By Doug Oakley
OAKLAND -- Like a large number of the 37,000 public school students here who are now under his care, Antwan Wilson grew up poor with just a single teenage mom to guide him.
Oakland's new superintendent of schools officially starts his job Tuesday, July 1. He made the leap from Denver where he was for five years an assistant superintendent at Denver Public Schools, a district more than twice the size of Oakland's.
"Having been a young person who was in a single parent household with a teenage mother growing up poor, Oakland resonates with me," Wilson, 42, said. "There's a passion."
Wilson takes over from Gary Yee, a former school board member who gave up his seat to serve as superintendent while the board searched for a permanent replacement for Tony Smith, who quit in June 2013 and moved to Chicago.
Wilson has a challenge to turn around the perennially troubled district. .
He is inheriting a district with students scarred by the city's unrelenting daily violence that often spills over onto school campuses. And a large number of Oakland schools have been failing academically for decades. Last year 33 of the district's 86 schools -- 38 percent -- were ranked at the very bottom of California's Academic Performance Index.
The district's bureaucracy is so dysfunctional, according to a recent Alameda County grand jury report, it can't complete state financial audits because it is unable to find its own records.

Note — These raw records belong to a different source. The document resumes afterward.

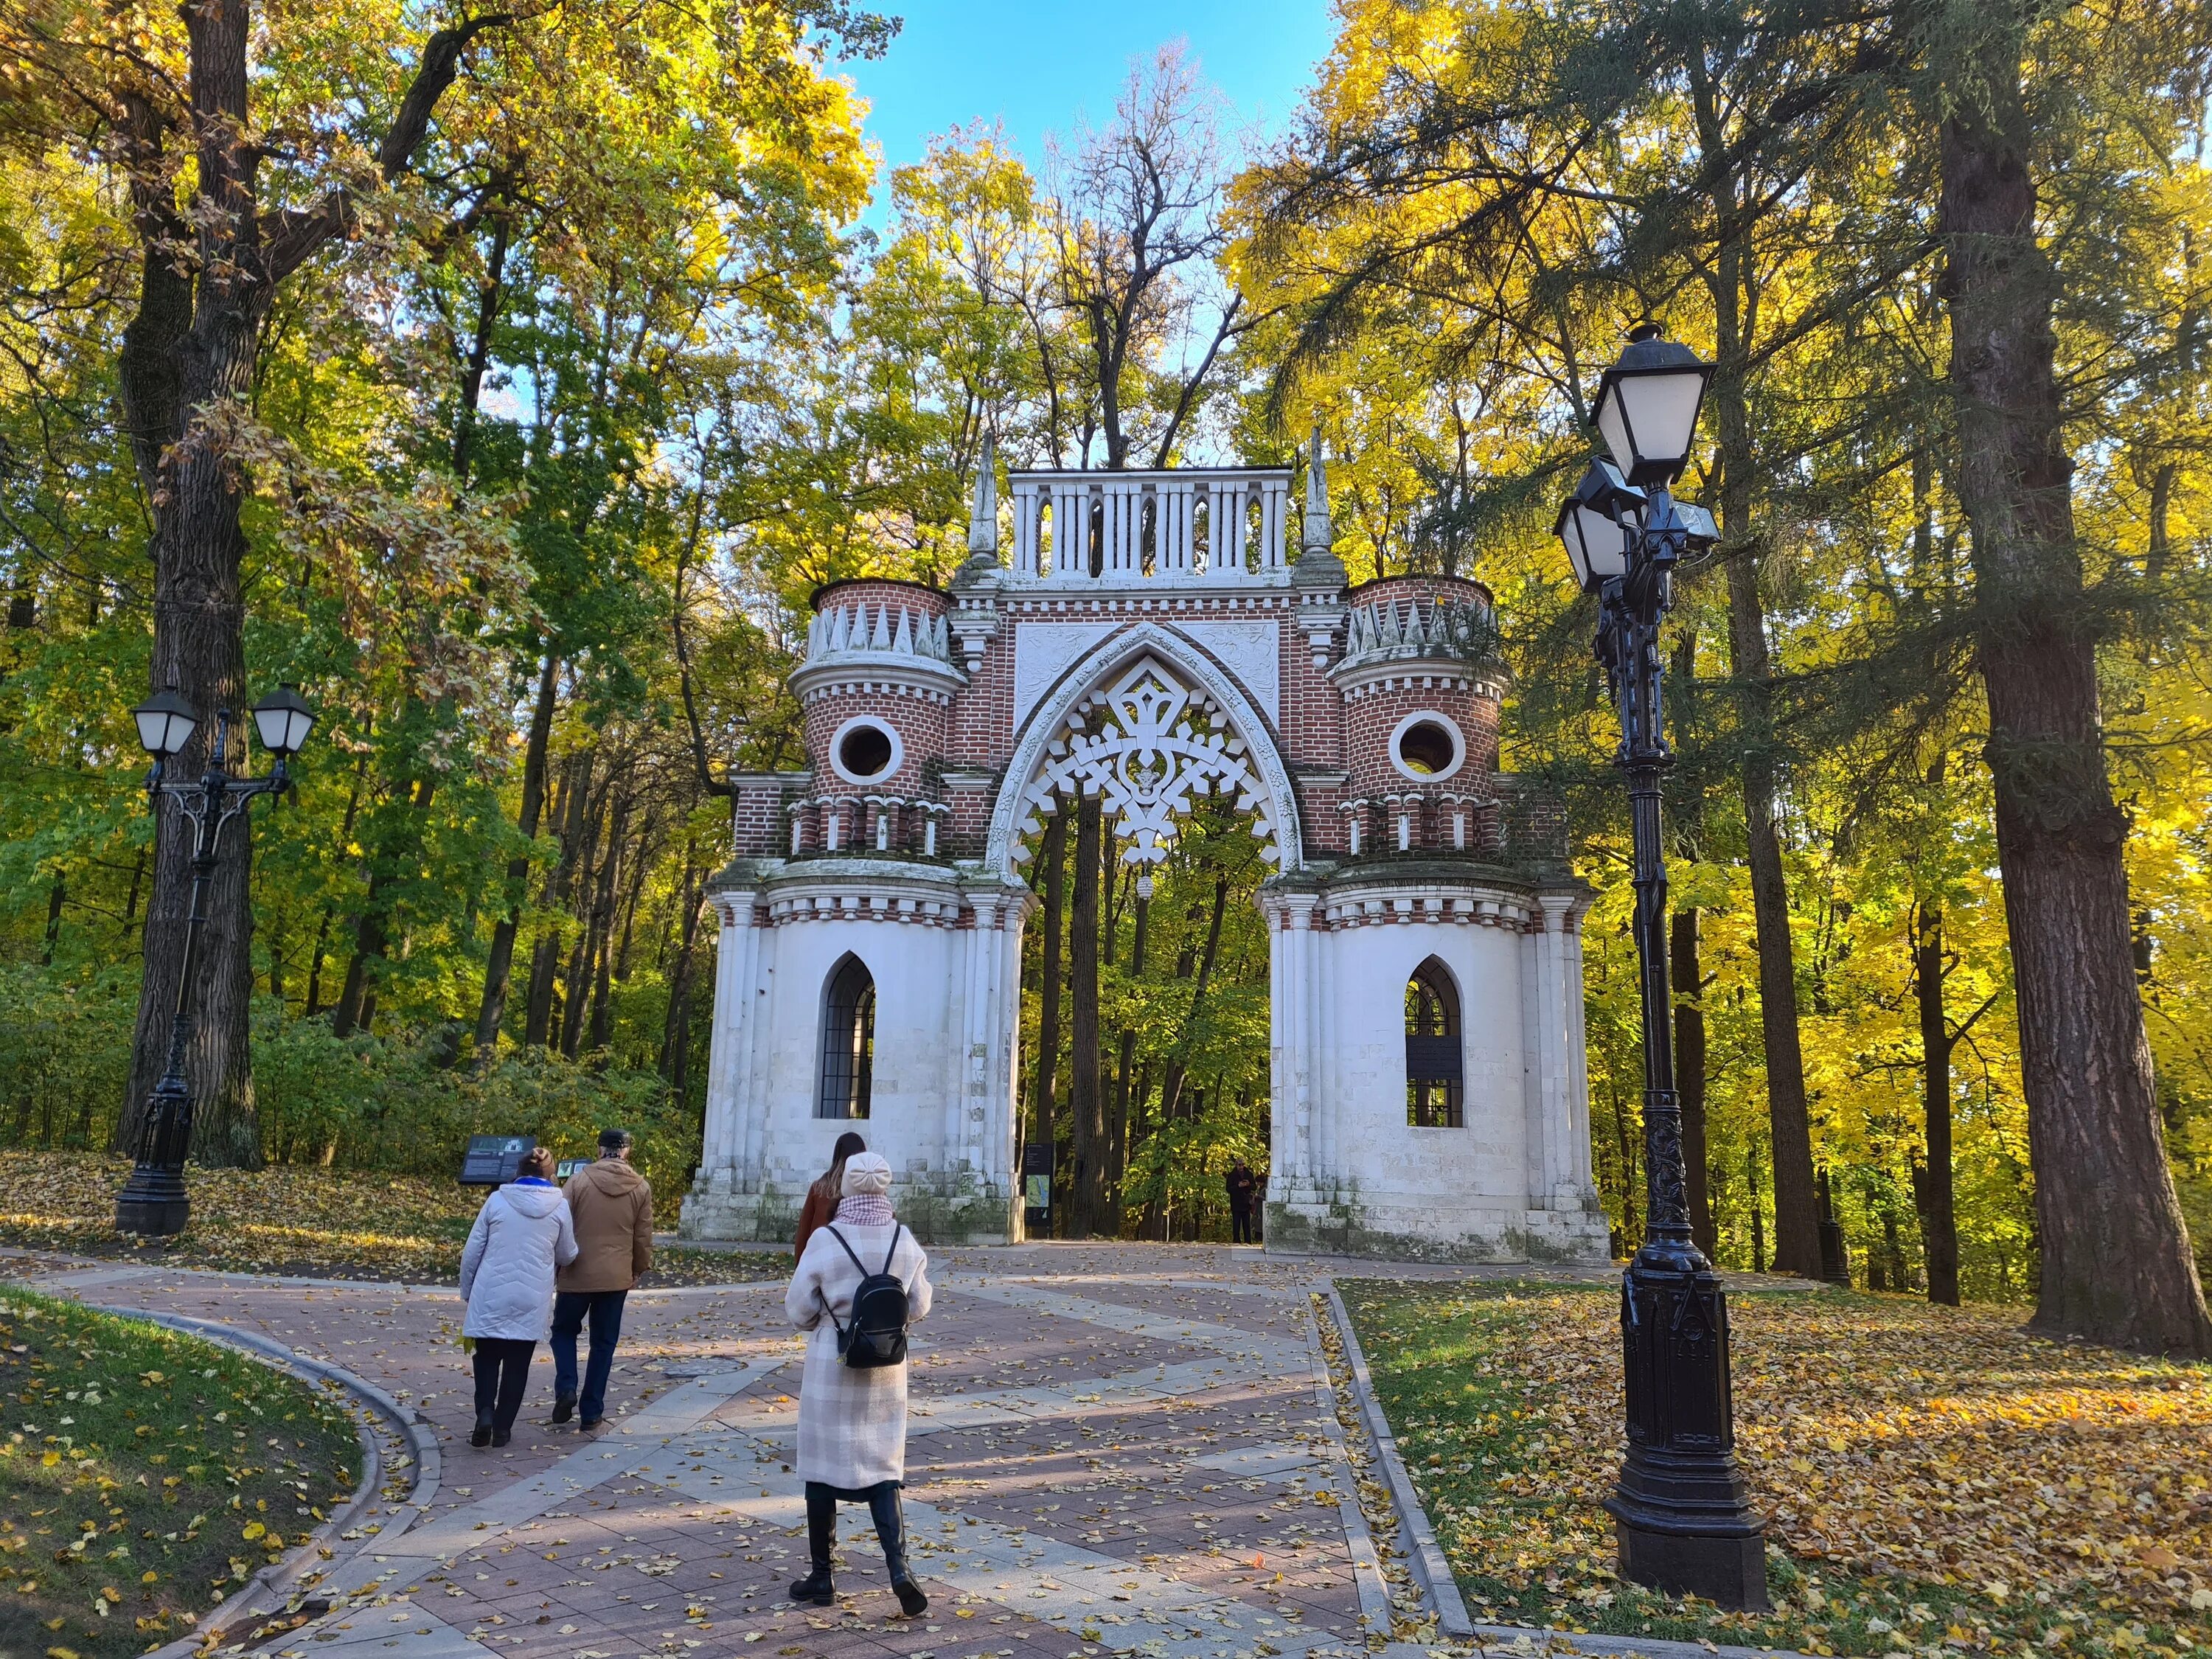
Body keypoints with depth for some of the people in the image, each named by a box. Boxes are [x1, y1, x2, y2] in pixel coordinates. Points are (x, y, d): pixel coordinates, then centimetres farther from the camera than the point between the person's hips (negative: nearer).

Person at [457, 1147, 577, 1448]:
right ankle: (502, 1427, 15)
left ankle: (485, 1414, -2)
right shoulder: (559, 1206, -1)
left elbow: (472, 1252, 0)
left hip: (491, 1297, 0)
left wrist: (467, 1294, 12)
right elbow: (567, 1256, 9)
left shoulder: (497, 1200, -2)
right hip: (531, 1300, 0)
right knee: (517, 1364, 13)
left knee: (487, 1357, 16)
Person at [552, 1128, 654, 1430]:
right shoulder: (641, 1187, -2)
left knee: (564, 1330, 20)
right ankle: (591, 1412, 13)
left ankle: (566, 1388, 0)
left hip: (577, 1275, -1)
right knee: (604, 1343, 12)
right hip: (617, 1278, 1)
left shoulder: (579, 1180, -7)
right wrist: (638, 1270, 18)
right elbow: (643, 1239, 3)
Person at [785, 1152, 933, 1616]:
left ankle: (821, 1577, 22)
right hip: (886, 1369, 3)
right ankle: (898, 1568, -3)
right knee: (882, 1471, 12)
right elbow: (918, 1306, 5)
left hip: (831, 1368, -3)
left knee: (823, 1469, 12)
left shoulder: (825, 1240, -16)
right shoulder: (904, 1241, -5)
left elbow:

In April district staff drew up a budget approved by top administrators with revenue projections that were off by nearly $70 million.
"I love challenge," Wilson said. "But I also see opportunity to make a difference in the lives of young people who need education the most."
Wilson said turning around such a large organization involves "identifying talented people, recruiting them and supporting them and not ceding ground to high expectations."
He hasn't wasted any time. On June 25 the school board approved a $157,500 contract for Bernard McCune, a Wilson colleague from Denver, to head a newly created department focusing on getting kids ready for careers and college.
The new department, called the Office of Post Secondary Readiness, is the office Wilson ran in Denver for five years.
"I recruited him from Chicago to Denver and now I've recruited him to Oakland," Wilson said of McCune. "Anywhere I go, I am going to focus on post secondary readiness. If I was going to Mars, I would have an office of post secondary readiness."
Wilson said a key to raising the graduation rate in Oakland from its current 62 percent is to make sure students understand why their education is important.
"Most kids who don't graduate don't understand why they need to," Wilson said. "If they don't graduate, they might be able to get a job, but they are really going to struggle with getting a career."
Van Schoales, CEO of an educational advocacy group called A + Denver, said Wilson's success in Oakland will depend largely on the people he hires. "I think sometimes folks are looking for heroes and that this guy is superman because he's turned high schools around and he did x, y and z," Schoales said. "But the reality is that he was part of a team. It's not all Antwan, and it's not going to be whomever your next pick for superintendent is. It's going to be what kind of team you build."
Schoales said the Denver team that included Wilson has been successful with underperforming schools because it brought in charters that helped "all boats rise," and because he was not afraid to ask for help, including from outside nonprofits that helped with management.
Wilson's former boss, Denver Public Schools Superintendent Tom Boasberg, who said he's sorry to see Wilson go.
"If you said five years ago 'here's what I'm going to do in Denver: cut the dropout rate in half, increase on time graduation rate by 20 points, and cut suspensions and expulsions by more than half,' a lot of people would have said 'be serious.' He led those initiatives and he did it," Boasberg said. "Oakland could not be getting a finer leader in superintendent."
In Oakland, falling enrollment has left the district with too many schools that waste money on both labor and capital costs, according to the grand jury report. When asked if he would close schools either because they were under-enrolled or underperforming academically, Wilson said options have to include a strategy to improve a school "and if they don't improve then we have a different program, different leadership. The school building is just a building."
Whatever Wilson does in his tenure here, the hope and expectations are high.
"I don't know much about him, but I'm very optimistic," said Brian Rogers, executive director of the Rogers Family Foundation whose sole mission is to better Oakland public schools. "There is an understanding in the district that it can't do business as usual. We have at least 25 schools that for decades have operated in the lowest ranking in the state. And even though Oakland is in the position it is in, I truly believe there is a group in the school district who are beginning to come together around a plan for transformation."